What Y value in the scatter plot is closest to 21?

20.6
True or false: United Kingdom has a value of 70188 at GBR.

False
####
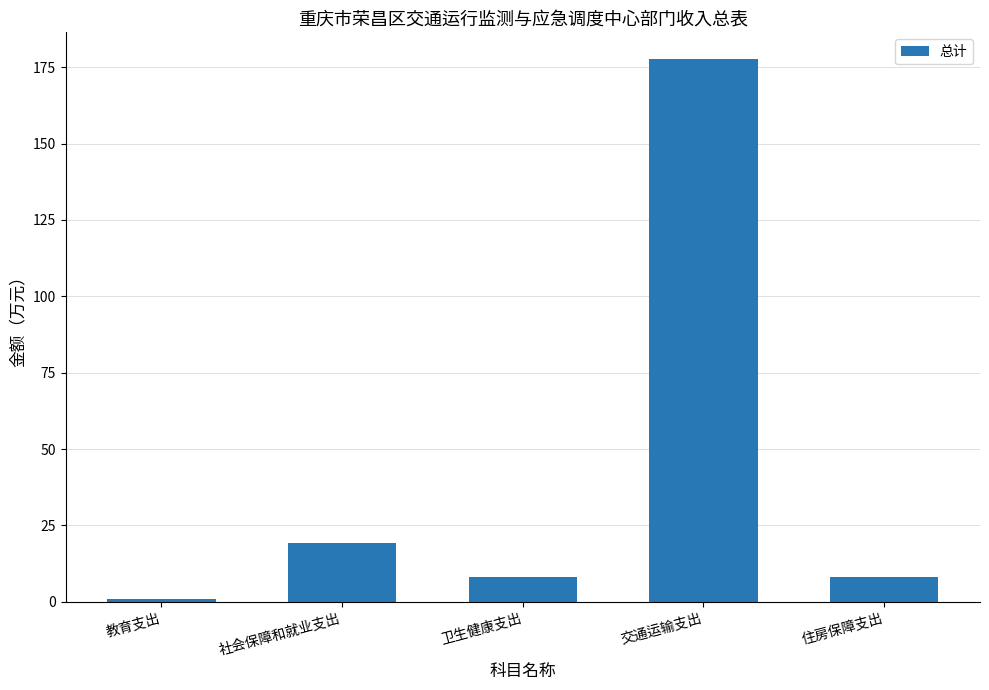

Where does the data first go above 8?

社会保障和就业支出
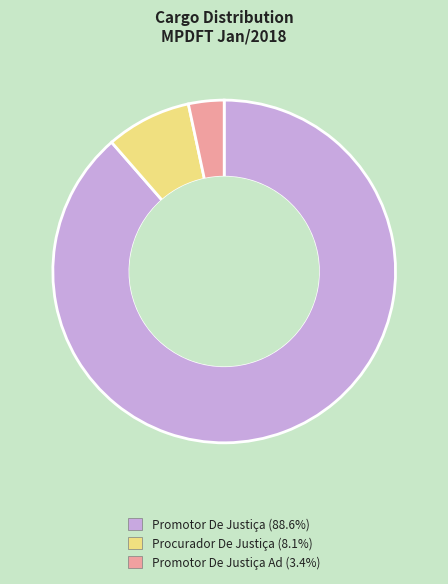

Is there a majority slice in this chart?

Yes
####
• **ACTION ITEM**
Extract each line of the material above that contains the word "value".

• **EXERCISE SOLUTION**
What Y value in the scatter plot is closest to 21?
True or false: United Kingdom has a value of 70188 at GBR.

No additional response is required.